WORK REQUIRED
Your task is to copy every line of the entries that holds the word "directory".

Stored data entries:
——————

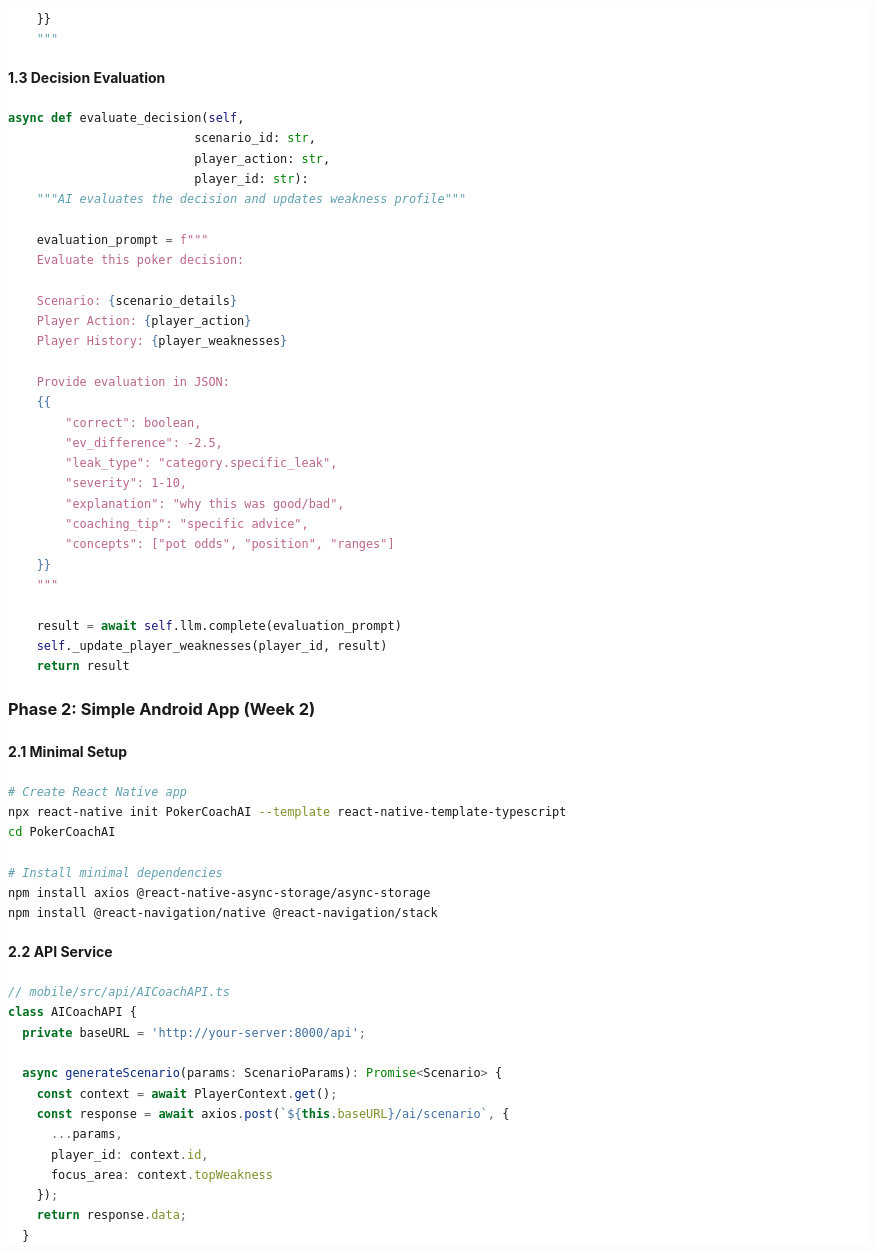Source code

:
 ```python
    }}
    """
```

#### 1.3 Decision Evaluation
```python
async def evaluate_decision(self, 
                          scenario_id: str, 
                          player_action: str,
                          player_id: str):
    """AI evaluates the decision and updates weakness profile"""
    
    evaluation_prompt = f"""
    Evaluate this poker decision:
    
    Scenario: {scenario_details}
    Player Action: {player_action}
    Player History: {player_weaknesses}
    
    Provide evaluation in JSON:
    {{
        "correct": boolean,
        "ev_difference": -2.5,
        "leak_type": "category.specific_leak",
        "severity": 1-10,
        "explanation": "why this was good/bad",
        "coaching_tip": "specific advice",
        "concepts": ["pot odds", "position", "ranges"]
    }}
    """
    
    result = await self.llm.complete(evaluation_prompt)
    self._update_player_weaknesses(player_id, result)
    return result
```

### Phase 2: Simple Android App (Week 2)

#### 2.1 Minimal Setup
```bash
# Create React Native app
npx react-native init PokerCoachAI --template react-native-template-typescript
cd PokerCoachAI

# Install minimal dependencies
npm install axios @react-native-async-storage/async-storage
npm install @react-navigation/native @react-navigation/stack
```

#### 2.2 API Service
```typescript
// mobile/src/api/AICoachAPI.ts
class AICoachAPI {
  private baseURL = 'http://your-server:8000/api';
  
  async generateScenario(params: ScenarioParams): Promise<Scenario> {
    const context = await PlayerContext.get();
    const response = await axios.post(`${this.baseURL}/ai/scenario`, {
      ...params,
      player_id: context.id,
      focus_area: context.topWeakness
    });
    return response.data;
  }
```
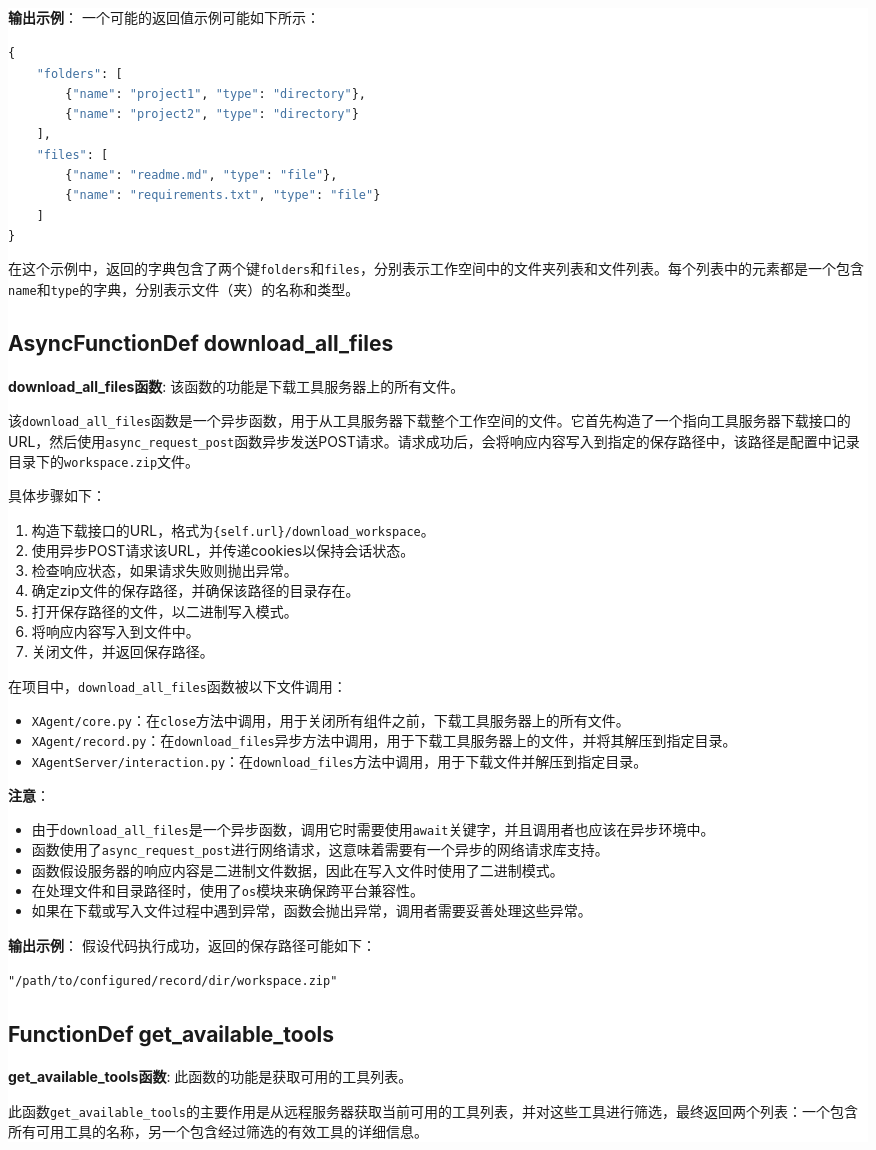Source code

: **输出示例**：
一个可能的返回值示例可能如下所示：
```python
{
    "folders": [
        {"name": "project1", "type": "directory"},
        {"name": "project2", "type": "directory"}
    ],
    "files": [
        {"name": "readme.md", "type": "file"},
        {"name": "requirements.txt", "type": "file"}
    ]
}
```
在这个示例中，返回的字典包含了两个键`folders`和`files`，分别表示工作空间中的文件夹列表和文件列表。每个列表中的元素都是一个包含`name`和`type`的字典，分别表示文件（夹）的名称和类型。
## AsyncFunctionDef download_all_files
**download_all_files函数**: 该函数的功能是下载工具服务器上的所有文件。

该`download_all_files`函数是一个异步函数，用于从工具服务器下载整个工作空间的文件。它首先构造了一个指向工具服务器下载接口的URL，然后使用`async_request_post`函数异步发送POST请求。请求成功后，会将响应内容写入到指定的保存路径中，该路径是配置中记录目录下的`workspace.zip`文件。

具体步骤如下：
1. 构造下载接口的URL，格式为`{self.url}/download_workspace`。
2. 使用异步POST请求该URL，并传递cookies以保持会话状态。
3. 检查响应状态，如果请求失败则抛出异常。
4. 确定zip文件的保存路径，并确保该路径的目录存在。
5. 打开保存路径的文件，以二进制写入模式。
6. 将响应内容写入到文件中。
7. 关闭文件，并返回保存路径。

在项目中，`download_all_files`函数被以下文件调用：
- `XAgent/core.py`：在`close`方法中调用，用于关闭所有组件之前，下载工具服务器上的所有文件。
- `XAgent/record.py`：在`download_files`异步方法中调用，用于下载工具服务器上的文件，并将其解压到指定目录。
- `XAgentServer/interaction.py`：在`download_files`方法中调用，用于下载文件并解压到指定目录。

**注意**：
- 由于`download_all_files`是一个异步函数，调用它时需要使用`await`关键字，并且调用者也应该在异步环境中。
- 函数使用了`async_request_post`进行网络请求，这意味着需要有一个异步的网络请求库支持。
- 函数假设服务器的响应内容是二进制文件数据，因此在写入文件时使用了二进制模式。
- 在处理文件和目录路径时，使用了`os`模块来确保跨平台兼容性。
- 如果在下载或写入文件过程中遇到异常，函数会抛出异常，调用者需要妥善处理这些异常。

**输出示例**：
假设代码执行成功，返回的保存路径可能如下：
```
"/path/to/configured/record/dir/workspace.zip"
```
## FunctionDef get_available_tools
**get_available_tools函数**: 此函数的功能是获取可用的工具列表。

此函数`get_available_tools`的主要作用是从远程服务器获取当前可用的工具列表，并对这些工具进行筛选，最终返回两个列表：一个包含所有可用工具的名称，另一个包含经过筛选的有效工具的详细信息。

——————

WRITTEN ANSWER
        {"name": "project1", "type": "directory"},
        {"name": "project2", "type": "directory"}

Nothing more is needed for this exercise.